GOAL OF THE EXERCISE.
Your task is to repeat the entries below exactly and to leave their images out.

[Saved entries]
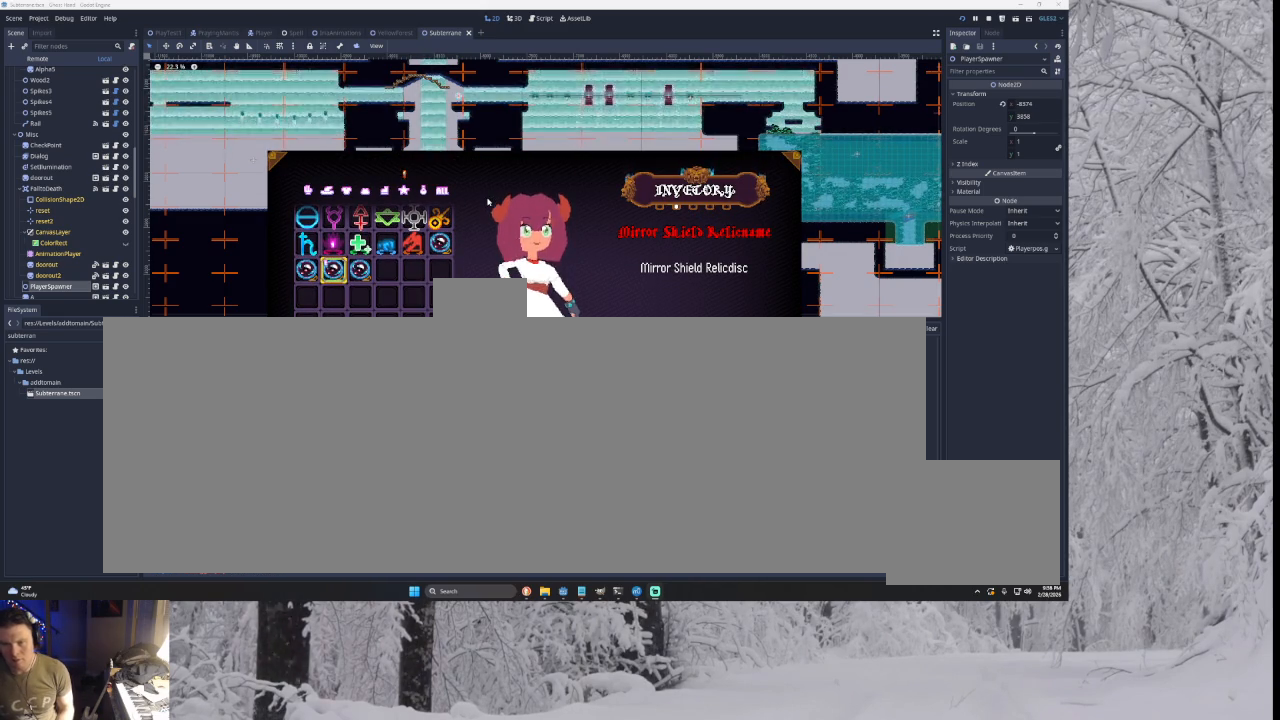
{"buttons": [], "left_stick": "center", "right_stick": "center", "events": [[167, "DPAD_LEFT", "down"], [233, "DPAD_LEFT", "up"]]}
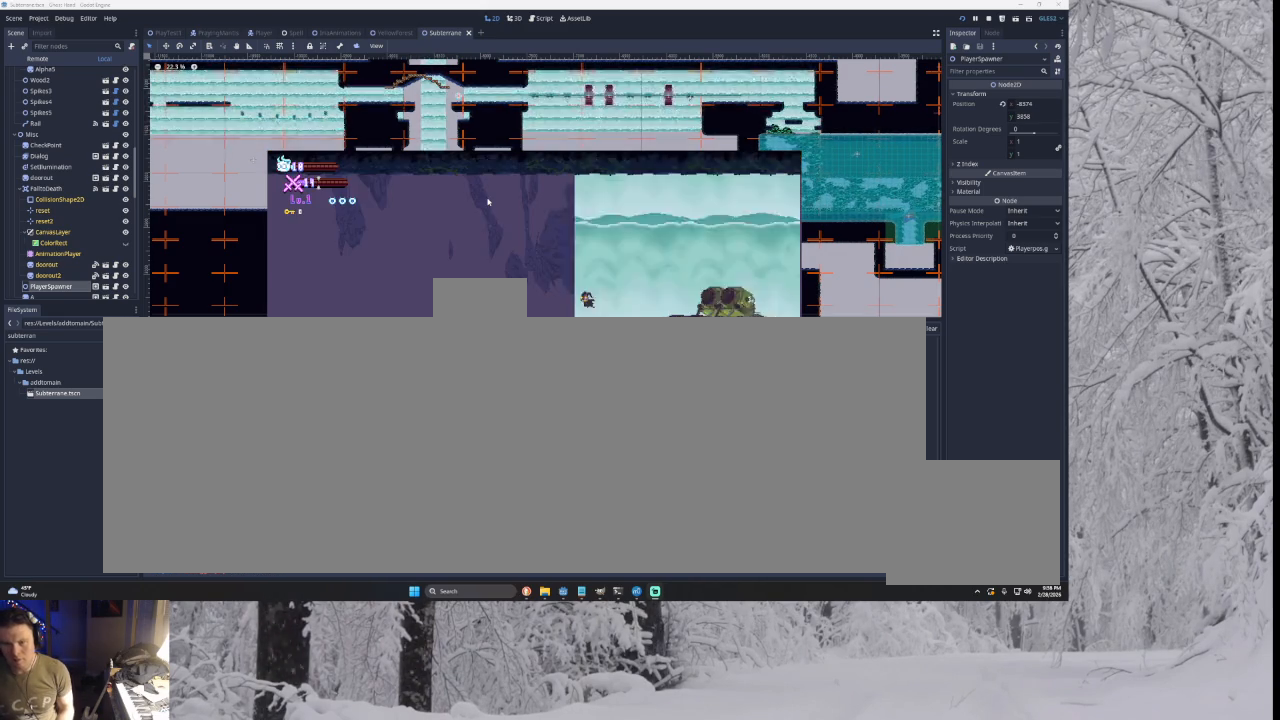
{"buttons": ["R2"], "left_stick": "center", "right_stick": "center", "events": [[100, "left_stick", "right"], [367, "left_stick", "center"], [433, "R2", "down"]]}
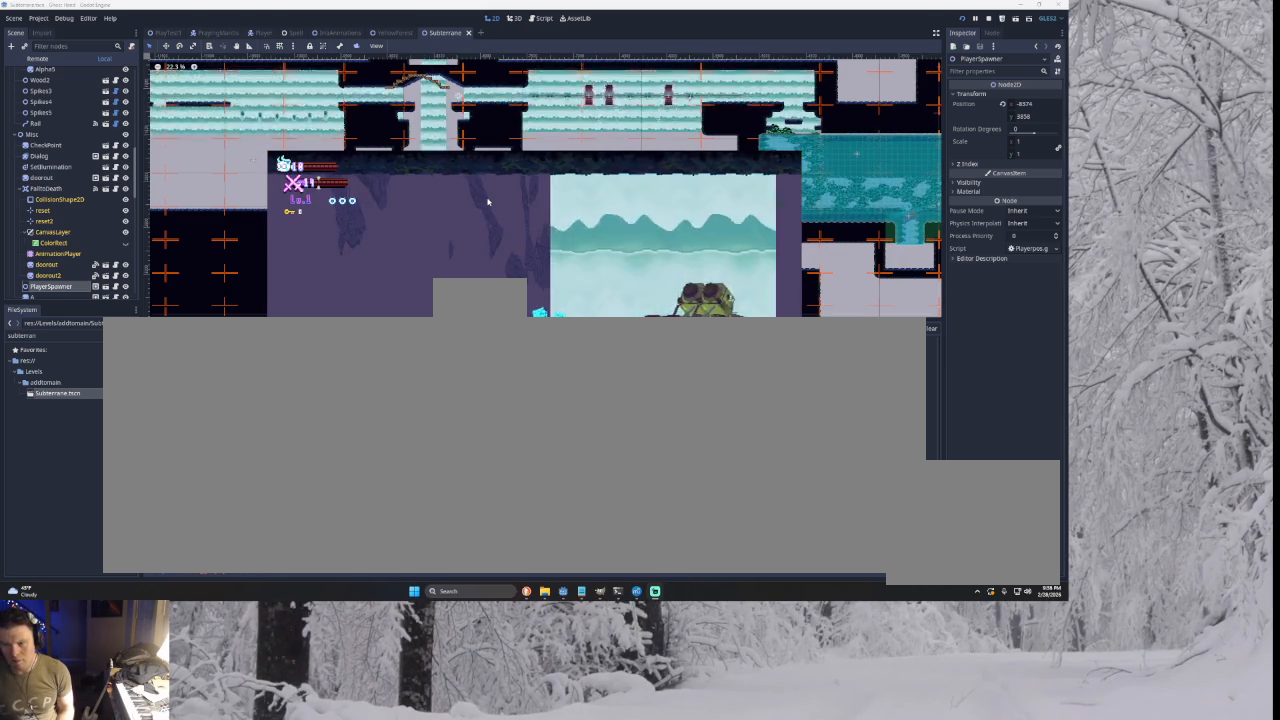
{"buttons": [], "left_stick": "center", "right_stick": "center", "events": [[67, "R2", "up"], [333, "left_stick", "left"], [500, "left_stick", "center"]]}
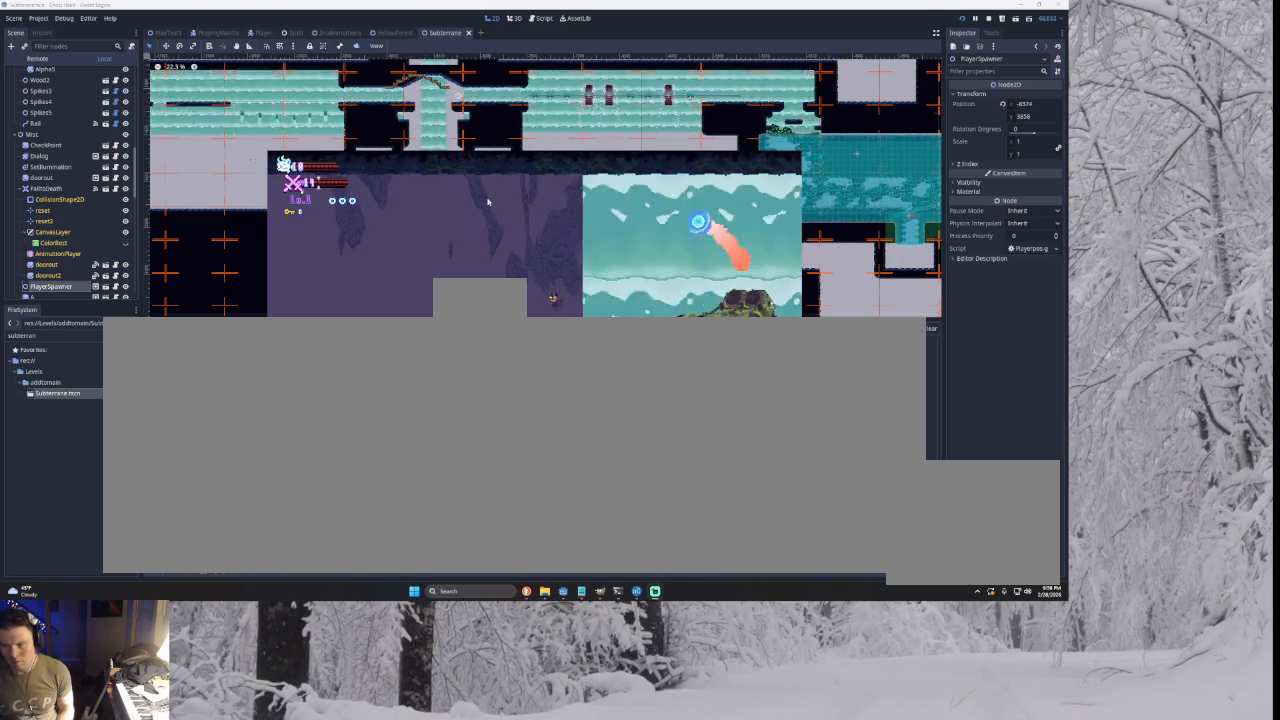
{"buttons": [], "left_stick": "center", "right_stick": "center", "events": [[33, "left_stick", "right"], [267, "left_stick", "center"]]}
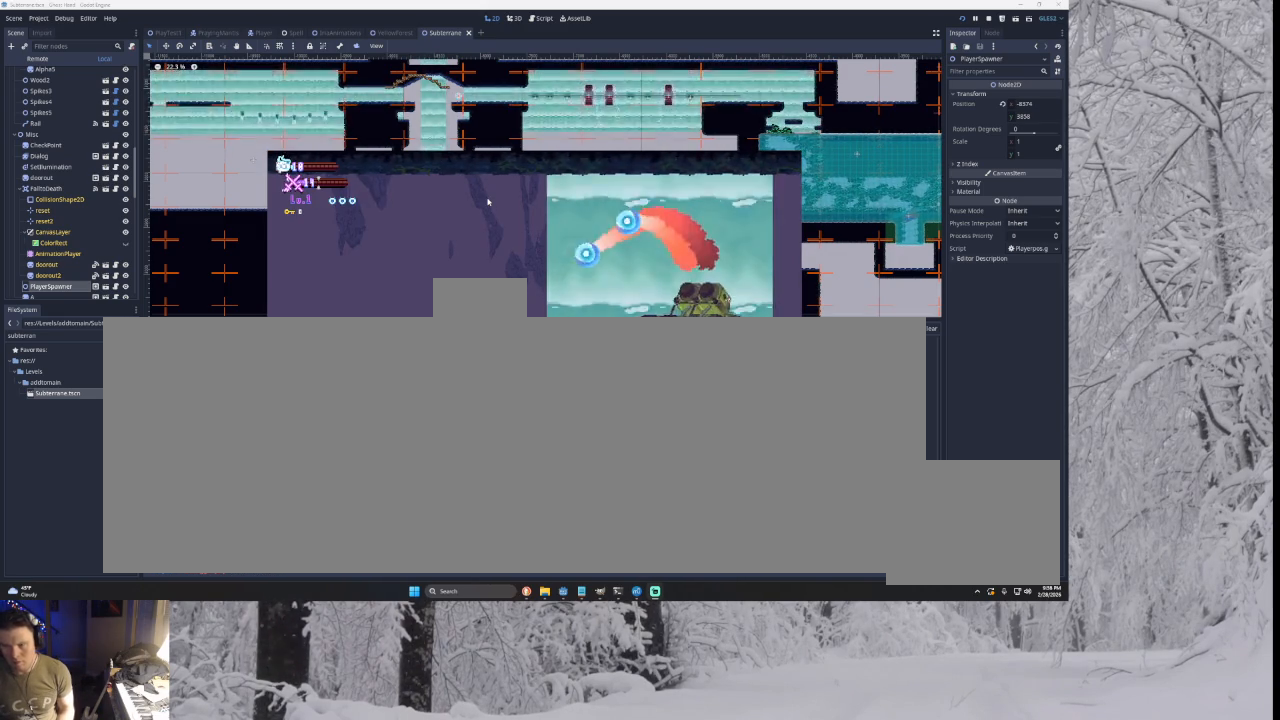
{"buttons": [], "left_stick": "center", "right_stick": "center", "events": [[300, "R2", "down"], [400, "R2", "up"]]}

EXERCISE RESULT.
{"buttons": [], "left_stick": "center", "right_stick": "center", "events": [[167, "DPAD_LEFT", "down"], [233, "DPAD_LEFT", "up"]]}
{"buttons": ["R2"], "left_stick": "center", "right_stick": "center", "events": [[100, "left_stick", "right"], [367, "left_stick", "center"], [433, "R2", "down"]]}
{"buttons": [], "left_stick": "center", "right_stick": "center", "events": [[67, "R2", "up"], [333, "left_stick", "left"], [500, "left_stick", "center"]]}
{"buttons": [], "left_stick": "center", "right_stick": "center", "events": [[33, "left_stick", "right"], [267, "left_stick", "center"]]}
{"buttons": [], "left_stick": "center", "right_stick": "center", "events": [[300, "R2", "down"], [400, "R2", "up"]]}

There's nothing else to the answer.